Следующие несколько недель прошли спокойно, и работы по ремонту шли своим чередом. Отношения с малайцами почти наладились, но прежней сердечности уже не было. И работали они уже не с таким усердием, а вскоре и вовсе почти перестали приходить. Правда, продовольствие продолжали продавать.
Море частенько преподносило свирепые тайфуны и штормы. Дожди лили почти каждый день, и все это едва удерживало матросов от проявления буйства или другого неповиновения. Ропот и недовольство команды нарастали, и сторонников капитана становилось все меньше.
Однако как ни медленно тянулось время, а все же работы подходили к концу, на горизонте замаячило плавание, а значит, и захват нового приза. Это как-то приободрило команду, но за несколько дней до отплытия опять случился переполох.
– Капитан, опять эта троица и с ними Филей бесчинствовали в селении, – доложил Жак, входя под навес к капитану.
– Неужто осмелились, Жак? Давай-ка опять собирать народ. Будем их судить. На этот раз придется применять более суровые меры.
– Поддержит теперь нас этот народ? Уж больно озверели в этой глуши наши матросы.
– Тогда тем более необходимы наши решительные действия. Собирай людей немедленно, Жак.

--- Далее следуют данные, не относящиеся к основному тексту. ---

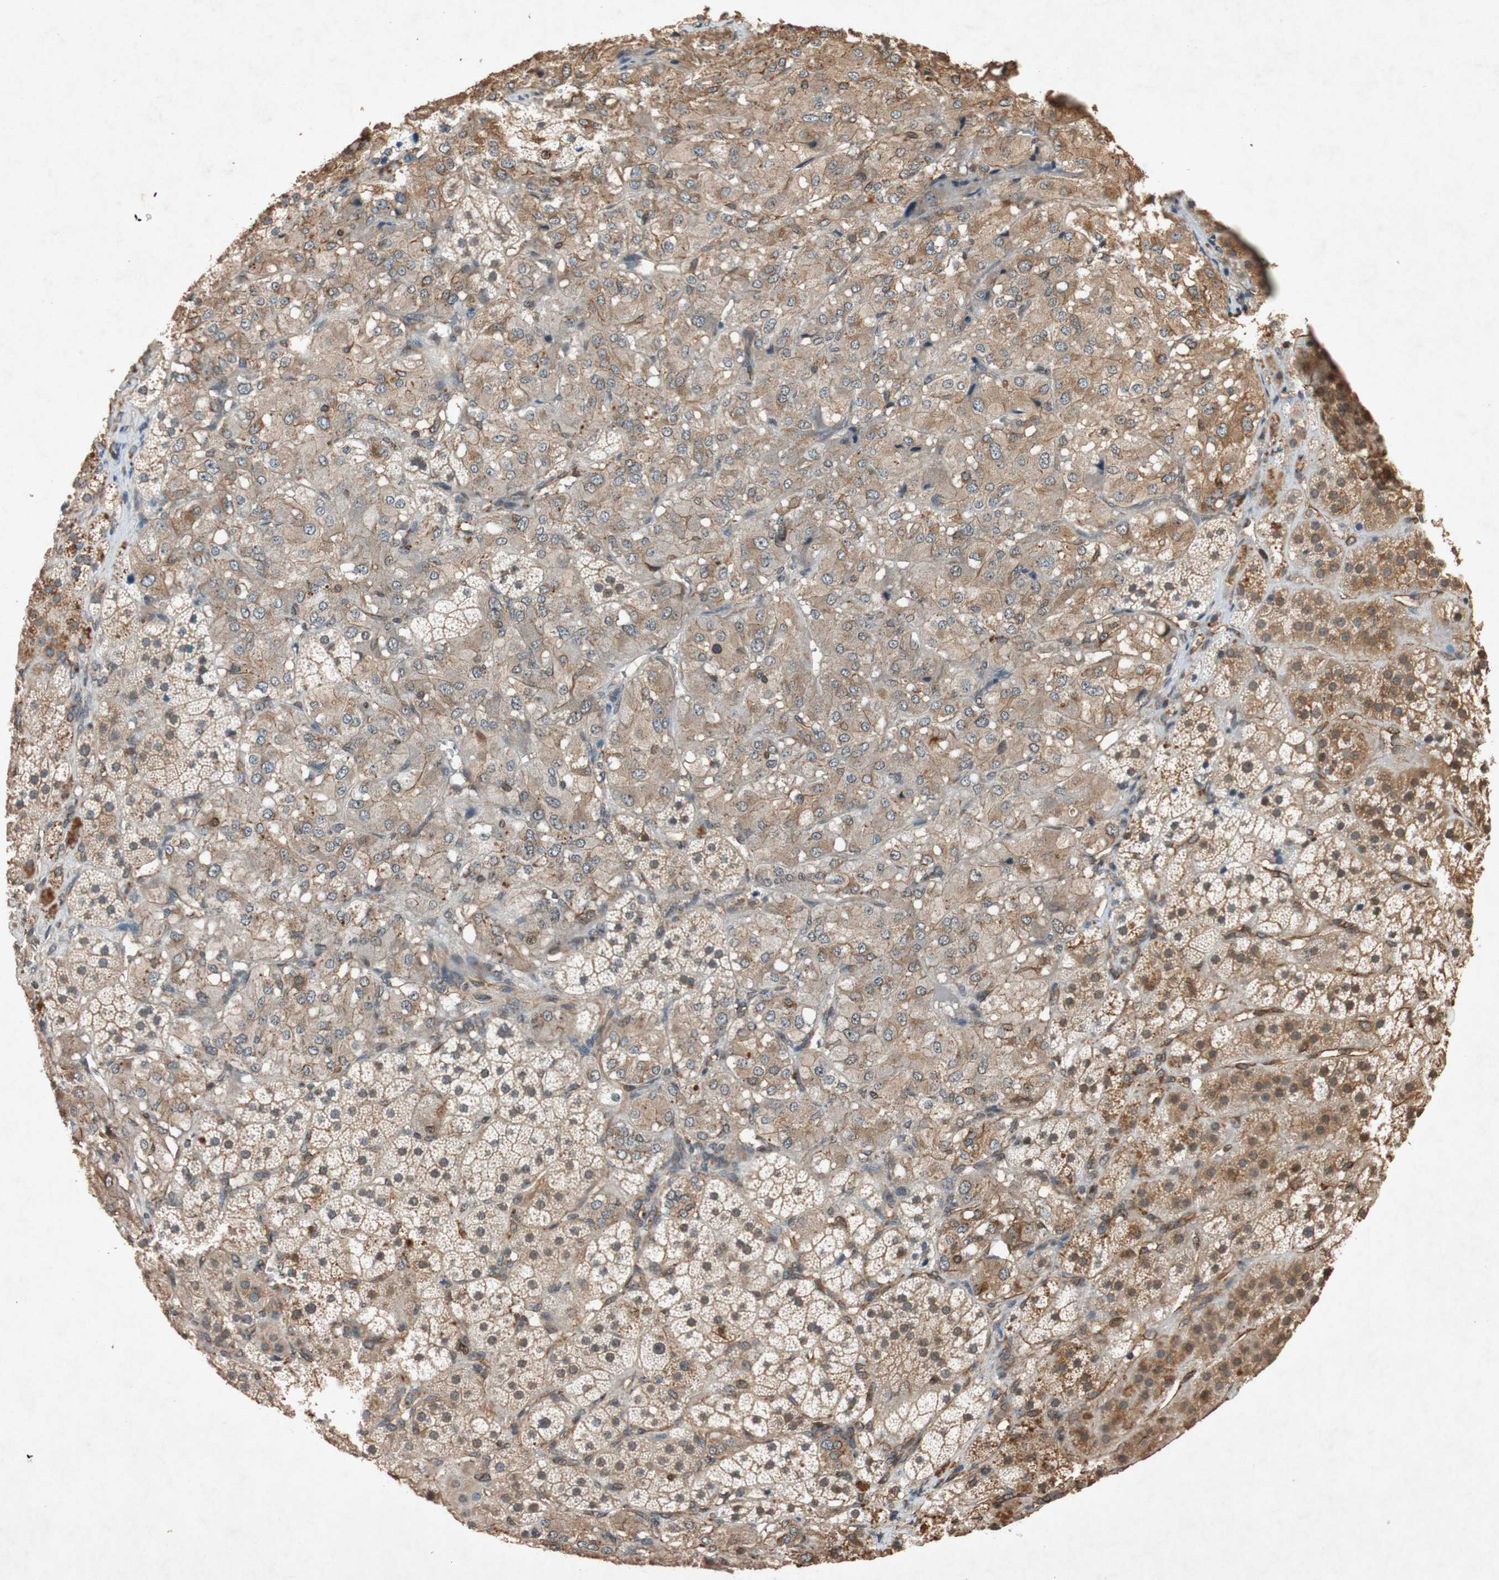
{"staining": {"intensity": "moderate", "quantity": ">75%", "location": "cytoplasmic/membranous"}, "tissue": "adrenal gland", "cell_type": "Glandular cells", "image_type": "normal", "snomed": [{"axis": "morphology", "description": "Normal tissue, NOS"}, {"axis": "topography", "description": "Adrenal gland"}], "caption": "This micrograph reveals immunohistochemistry (IHC) staining of benign human adrenal gland, with medium moderate cytoplasmic/membranous expression in approximately >75% of glandular cells.", "gene": "TUBB", "patient": {"sex": "female", "age": 44}}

Капитан сразу же обратил внимание, что настроение матросов очень агрессивное. Они невнимательно слушали капитана, а Робер Кривой даже высказал предложение, которое заставило толпу притихнуть:
– Братцы! Чего нам слушать капитана? Сколько можно терпеть его самоуправство? Мы свободное братство и можем обойтись без его указаний! Пусть нами командует Ив! Чем не капитан?!
Наступило гробовое молчание. Затем матросы зашумели, загалдели, а Фернан выступил вперед и бросил в толпу:
– И вы думаете, что ваш Ив сможет вести судно? Или вам кажется, что без капитана вы куда быстрее набьете свои кошельки? Одумайтесь, вы, безмозглые! Куда вам без капитана?
– А пусть Жак нами управляет! – раздался голос еще одного верзилы, который ощерился красными зубами – жвачка бетеля постоянно заполняла его рот.
– Не управляет, Гийом, а выполняет наши указания! – дополнил Луис.
– Угомонитесь, олухи! – крикнул Дуарте, выступая вперед. – Чего вам недостает? Погулять по-скотски захотелось? Капитан пытается из вас достойных людей сделать, а вы звереете! Надо же, поддались на уговоры Ива и Луиса? Жадность вас захлестнула! Вы хуже зверей – они своих не едят, как хотите сделать это вы! Устыдитесь, бараньи головы!
– Что он говорит?! – взвился голос Жана Пройдохи. – Повесить его за слова такие! Нашелся защитник! Нас тут грабят, а он, видать, получает долю от награбленного, вот и поет под капитанову дудку! Повесить негодяя!
– Одумайтесь, братья! – Голос Леонара прорвался сквозь общий гвалт. – Разве не видно, что среди нас завелась паршивая овца! Вот кого надо оставить тут одного, и пусть сам рассчитывается за свои дела!
– Правильно, Леонар! Сделаем так! – это крикнул Пьер, выскакивая вперед с горящими от ярости глазами. – Им мало того, что им дают, так они позарились на общее! Не бывать этому! Оставить их тут, на острове!
Гардан делал отчаянные усилия, оттаскивая друга назад, но тот отбивался, нанося уже по-настоящему увесистые удары.
Кое-где моряки уже стали обмениваться ударами кулаков, кто-то подскочил к капитану с угрожающими взмахами рук, но тот спокойно и неожиданно ударил нападавшего в подбородок, и матрос растянулся на песке, раскинув руки. А капитан уже с обнаженной шпагой в правой руке и с пистолетом в левой стоял и свирепо обводил глазами толпу. В установившейся относительной тишине он крикнул:
– Всем разойтись! Иначе прольется кровь! Подходи, кто посмелей! И я гляну ему в глаза! Смелее, канальи! Чего остановились? Подходи, собаки тявкающие! Я вас не боюсь!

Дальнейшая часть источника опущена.